Il primo ministro è comunque in guai seri e i tormenti continueranno fino a quando non riuscirà a parlar chiaro, a trovare il coraggio di assumersi le responsabilità per quello che non va e non prenderà davvero in mano la situazione, senza farsi trascinare in lunghi dibattiti su temi che possono essere affrontati e risolti, con una certa fermezza, minimizzando strascichi polemici. I matrimoni gay? Impegni presi con gli elettori e mantenuti: il Parlamento ha bocciato la proposta del plebiscito e se ne riparlerà nella prossima campagna elettorale. Indennizzi per il lavoro domenicale? La Fair Work Commission ha dato il suo parere, se c’erano da esprimere delle opinioni in merito a quello che era chiamata a decidere era doveroso farlo prima della ‘sentenza’. Possibile che qualcuno in casa liberale non avesse messo in preventivo le scontate proteste dei lavoratori interessati e l’altrettanto ovvia levata di scudi dei sindacati e dei laburisti? Le modifiche alla sezione 18 C della legge anti discriminazione razziale? L’apposita indagine parlamentare è praticamente arrivata alla decisione del “non è necessario procedere”. Capitolo chiuso, anche perché è difficile capire questo disperato desiderio di poter ‘offendere’ e ‘insultare’ qualcuno sulla base di razza, colore, nazionalità ed origine etnica, nel nome di una presunta libertà di espressione.

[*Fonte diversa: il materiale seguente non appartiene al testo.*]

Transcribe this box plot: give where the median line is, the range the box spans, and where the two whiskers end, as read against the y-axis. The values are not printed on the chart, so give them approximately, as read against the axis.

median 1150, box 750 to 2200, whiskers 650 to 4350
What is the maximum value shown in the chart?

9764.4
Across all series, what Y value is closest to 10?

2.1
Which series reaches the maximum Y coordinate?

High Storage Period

Qualche perplessità è invece comprensibile sui criteri usati dalla Commissione sui diritti umani per dare l’autorizzazione a procedere in alcuni recenti casi, che non hanno di certo aiutato la difesa della legge in questione.
Per Turnbull comunque il tempo comincia stringere. Ha dalla sua parte una posizione di vantaggio sull’opposizione sui temi sempre caldi e attuali dell’economia e della sicurezza, anche se in quest’ultimo caso non era necessario ricorrere (e sottolinearlo almeno tre o quattro volte durante la stessa conferenza stampa) della ‘licenza di uccidere’ i terroristi dell’Isis data ai soldati australiani impegnati in Iraq e Siria.

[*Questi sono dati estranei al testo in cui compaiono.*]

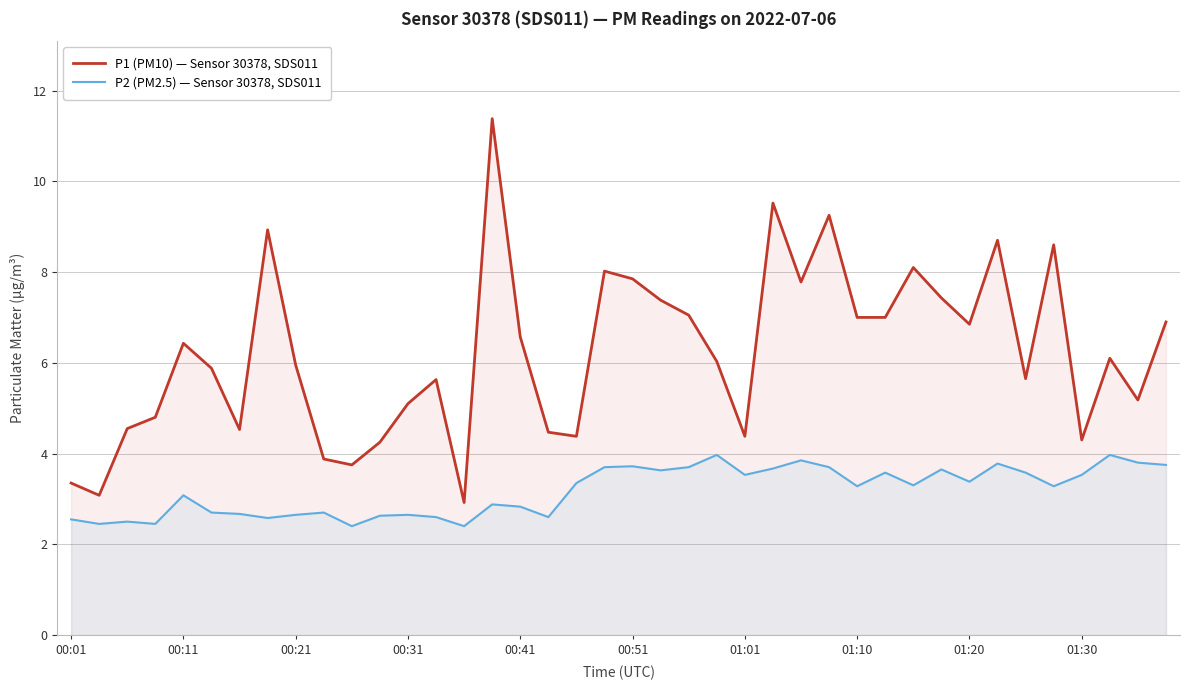

Which series has the largest total across all categories?

P1 (PM10) — Sensor 30378, SDS011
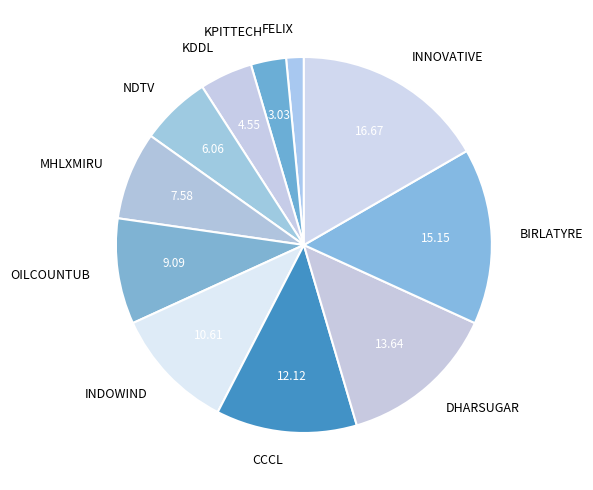

Combined, do NDTV and FELIX account for over 50%?

No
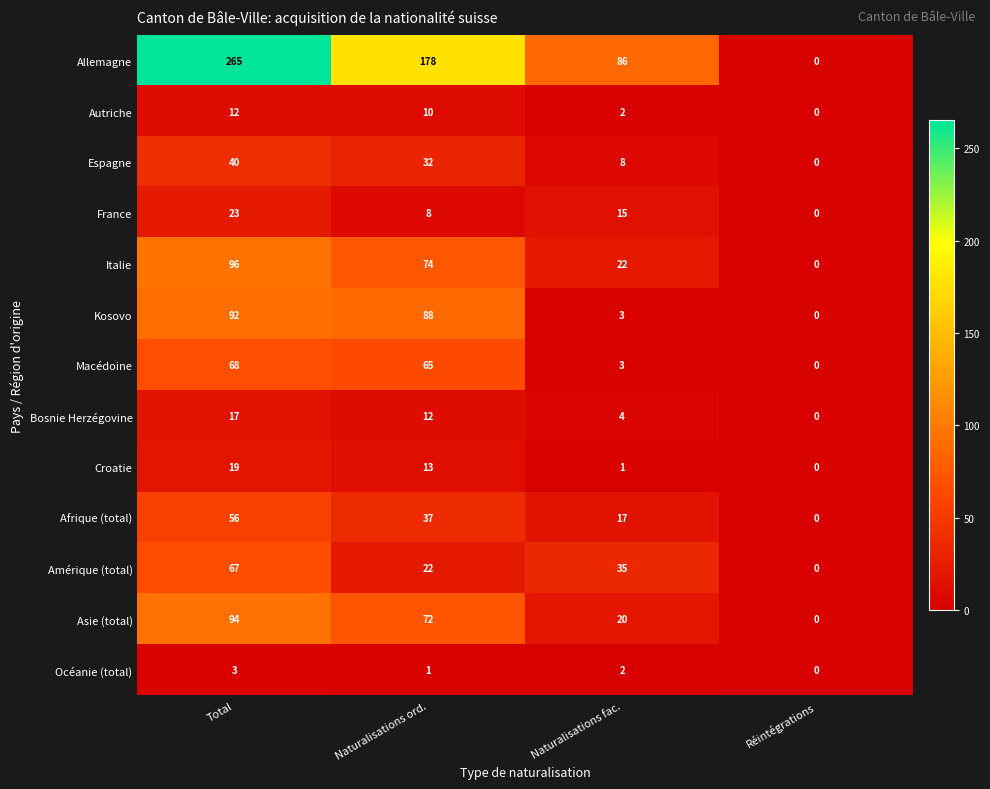

Is it true that Italie equals 38 at Naturalisations fac.?

False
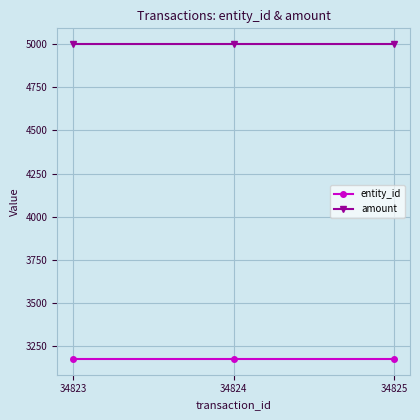

Is the value of entity_id at 34825 greater than the value of amount at 34825?

No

Sul fronte dell’Immigrazione la situazione rimane fluida e un po’ di onestà non farebbe male a nessuno. Il tema è stato rilanciato su scala globale da Trump, anche se Pauline Hanson lo aveva anticipato nel suo discorso inaugurale nel Senato, e Bill Shorten ha subito capito che c’erano voti in gioco così ha immeditamente proposto una versione ‘casalinga’ del pensiero del presidente Usa, insistendo sul “comprare prodotti australiani, produrre in Australia, offrire lavoro agli australiani” oltre che chiedere interventi sui visti 457 (lavoratori temporanei) ben sapendo che la stretta è in atto già da qualche tempo.
Comunque la soluzione più immediata ai problemi del Paese l’ha data ieri, in un’intervista televisiva, la senatrice Hanson dicendo che in Australia ci vorrebbe “un leader come [il presidente russo] Putin, capace di farsi contare e di lottare per il suo Paese”. Come sempre, massima semplificazione perché la realtà è troppo complessa: attenzione però ai possibilissimi casi di contagio.